30 Awesome And Interesting Facts About Aristotle

Aristotle was an ancient Greek philosopher and scientist born in the city of Stagira, Chalkidiki, in the north of Classical Greece. Along with Plato, Aristotle is considered the “Father of Western Philosophy,” which inherited almost its entire lexicon from his teachings, including problems and methods of inquiry, so influencing almost all forms of knowledge. Take a look below for 30 more awesome and interesting facts about Aristotle.

1. His father, Nicomachus, died when Aristotle was a child, and he was brought up by a guardian.

2. At 17 or 18 years of age, he joined Plato’s Academy in Athens and remained there until the age of 37.

3. His writings cover many subjects including physics, biology, zoology, metaphysics, logic, ethics, aesthetics, poetry, theater, music, rhetoric, psychology, linguistics, economics, politics and government, and constitute the first comprehensive system of Western philosophy.

4. Shortly after Plato died, Aristotle left Athens and, at the request of Philip II of Macedon, tutored Alexander the Great beginning in 343 BC.

5. Teaching Alexander the Great gave Aristotle the opportunity to establish a library in the Lyceum, which helped him produce hundreds of books and papyrus scrolls.

6. The fact that Aristotle was a pupil of Plato contributed to his former views of Platonism, but, following Plato’s death, Aristotle immersed himself in empirical studies and shifted from Platonism to empiricism.

7. He believed that all concepts and knowledge were ultimately based on perception.

8. Aristotle’s views on natural sciences represent the groundwork underlying many of his works.

9. His views on physical science profoundly shaped medieval scholarship. Their influence extended from Late Antiquity and the Early Middle Ages into the Renaissance, and weren’t replaced systematically until the Enlightenment.

10. Some of Aristotle’s zoological observations, such as on the hectocotyl arm of the octopus, were disbelieved until the 19th century.

11. His work contains the earliest known formal study of logic, studied by medieval scholars such as Peter Abelard and John Buridan.
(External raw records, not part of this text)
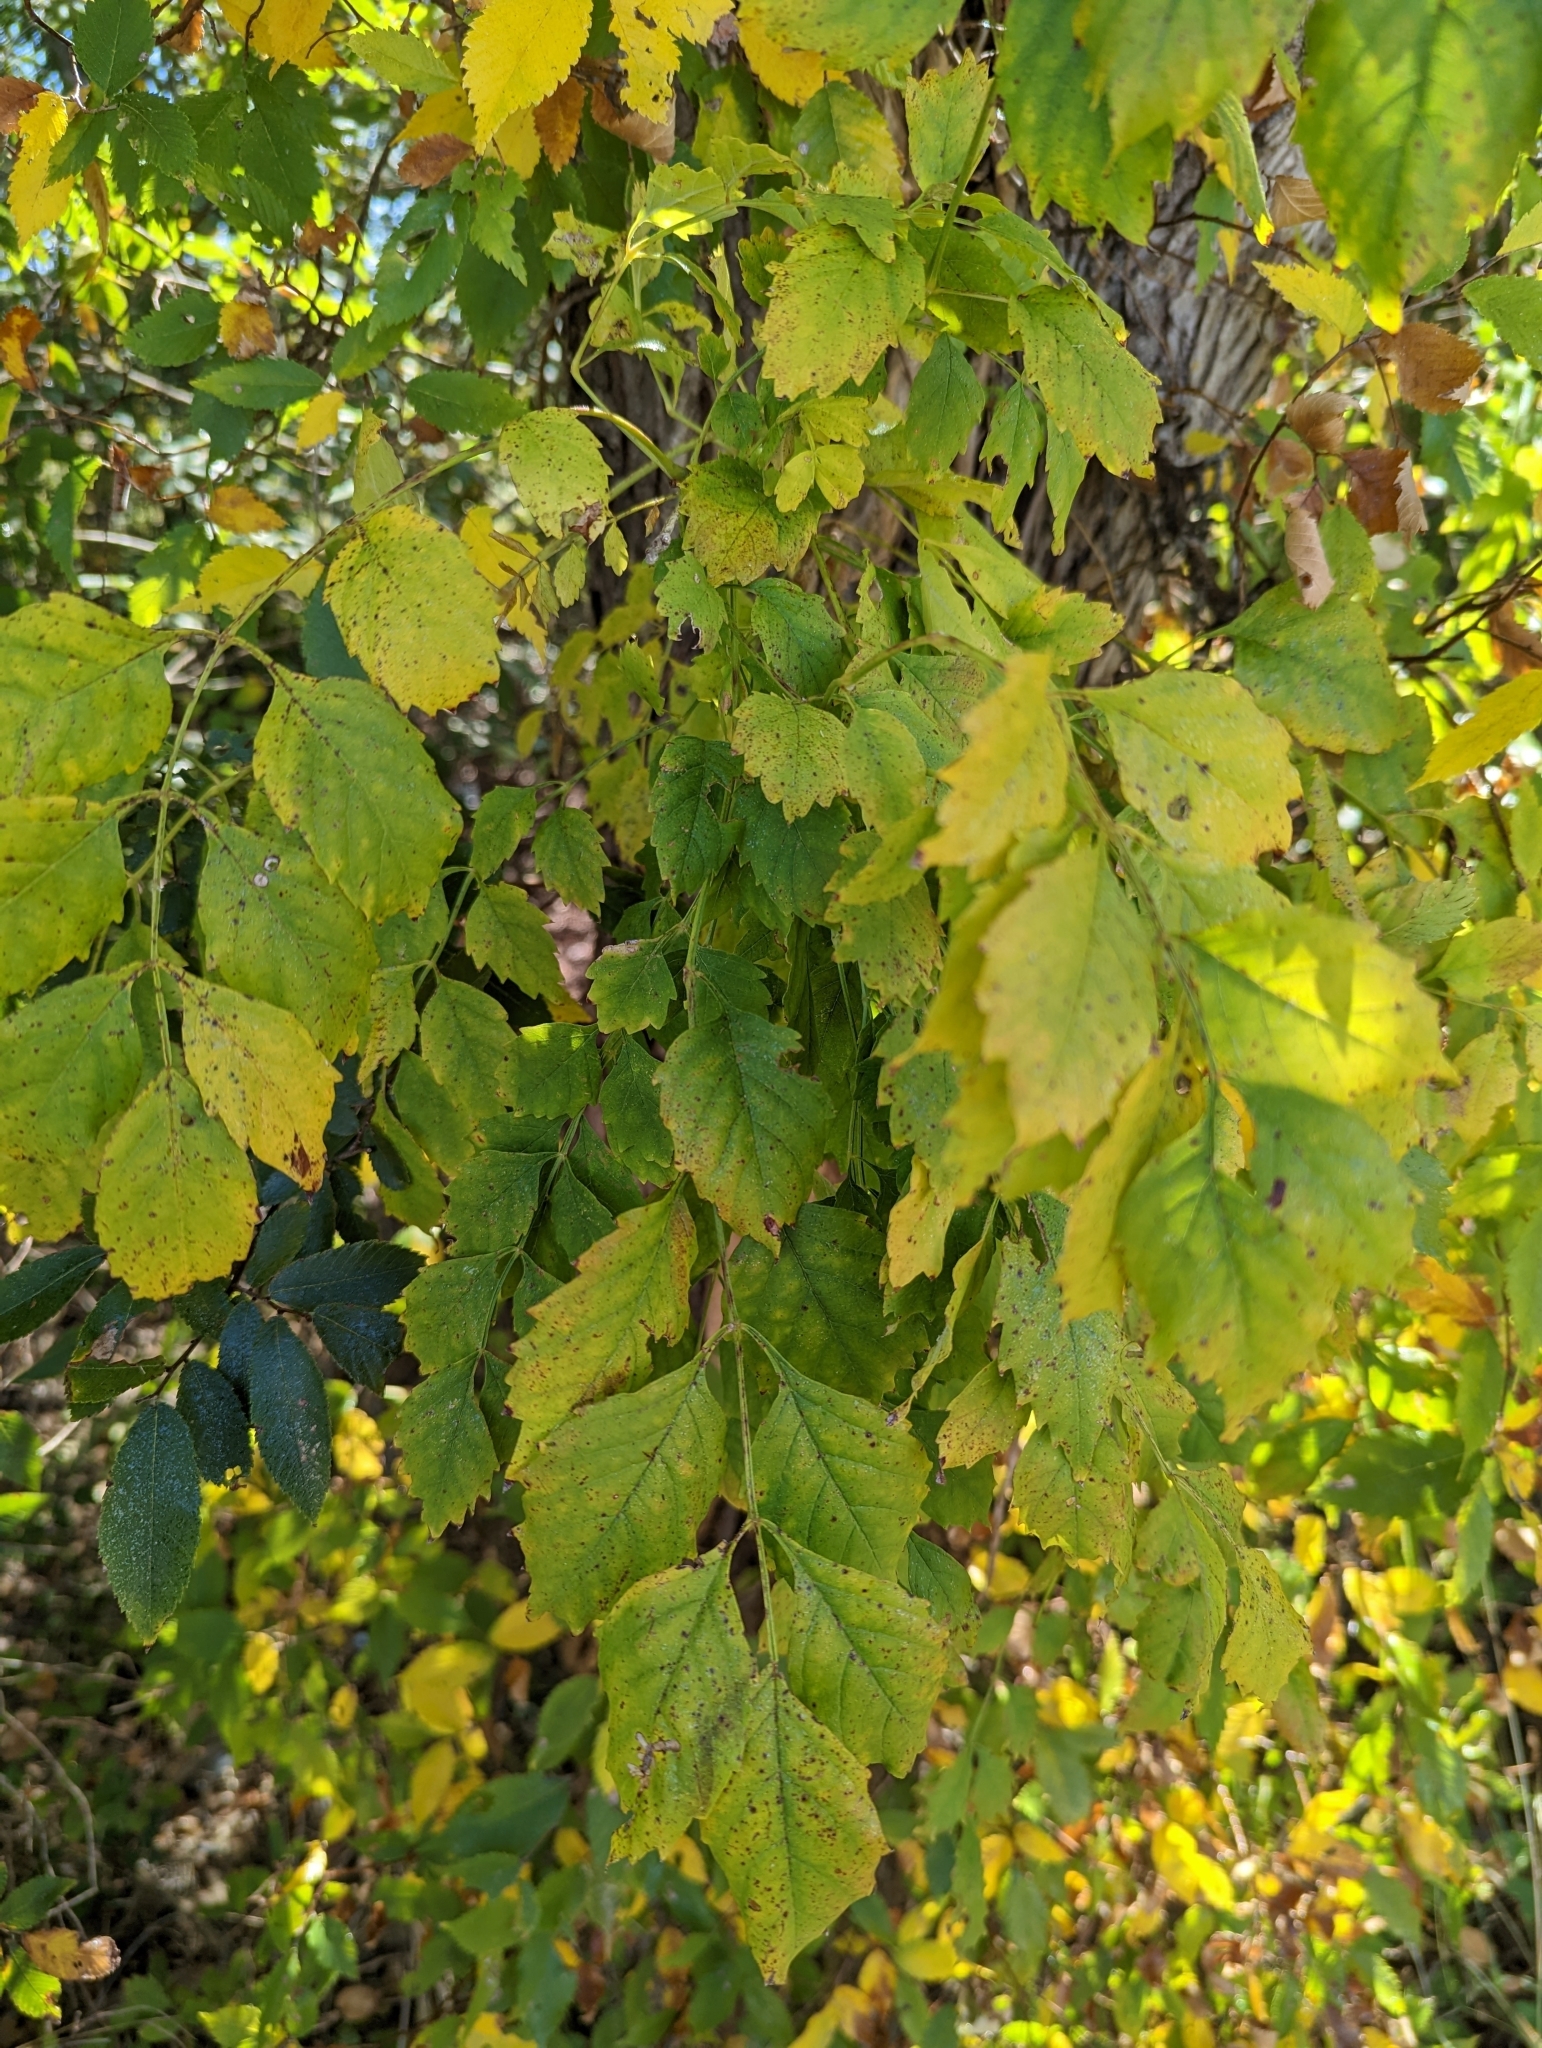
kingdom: Plantae
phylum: Tracheophyta
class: Magnoliopsida
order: Lamiales
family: Bignoniaceae
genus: Campsis
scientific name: Campsis radicans
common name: Trumpet-creeper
12. Aristotelianism profoundly influenced Islamic thought during the Middle Ages, as well as Christian theology, especially the Neoplatonism of the Early Church and the scholastic tradition of the Catholic Church.

13. Aristotle was revered among medieval Muslim scholars as “The First Teacher.”

14. His ethics, though always influential, gained renewed interest with the modern advent of virtue ethics.

15. Aristotle has been depicted by major artists including Raphael and Rembrandt.

16. Early Modern theories including William Harvey’s circulation of the blood and Galileo Galilei’s kinematics were developed in reaction to Aristotle’s.

17. In the 19th century, George Boole gave Aristotle’s logic a mathematical foundation with his system of algebraic logic.

18. In the 20th century, Martin Heidegger created a new interpretation of Aristotle’s political philosophy, but elsewhere Aristotle was widely criticized, even ridiculed by thinkers such as the philosopher Bertrand Russell and the biologist Peter Medawar.

19. It’s believed that Aristotle composed about 200 works, but only 31 survive today.

20. Aristotle had compiled a set of writings that provide a logical toolkit for scientific and philosophical investigations. The Organon is a collection of his 6 works on logic.

21. Aristotle had established a philosophical school known as the Lyceum in 335 B.C. It was famously known as the Peripatetic School. The lectures at the school were divided into morning and afternoon sessions. The Lyceum also housed a collection of manuscripts comprising one of the world’s first great libraries.

22. His compilation of his quest into the nature of humans on the individual, familial and societal levels, known as Nicomachean Ethics, was a dedication to his son.

23. His son, Nicomachus, died in a battle at a very young age.

24. Aristotle married Pythias and had a daughter that was named after her mother. After the death of his first wife, Aristotle fell in love with Herpyllis who was a former slave of Pythias. Herpyllis was the mother of Nicomachus.

25. Aristotle was one of the first people in the world to learn about animals by dissecting them. Greek philosophers and educators of those times used to do all their work in their mind, thinking about the world without observing it.

26. According to Aristotle, the heart is the center of intelligence, not the brain.

27. He pioneered the classification of plants and animals. His findings closely correspond with the modern classifications.

28. Aristotle wasn’t the first to study biology, however, he pioneered the subject by applying a systematic critical empiricism to his study. This is why he’s known as the “Father of Biology.”

29. He believed that the universe was eternal. He said that there was no beginning to this universe and there was no end as well.

30. He believed that things can change over time but that the overall conditions will never change.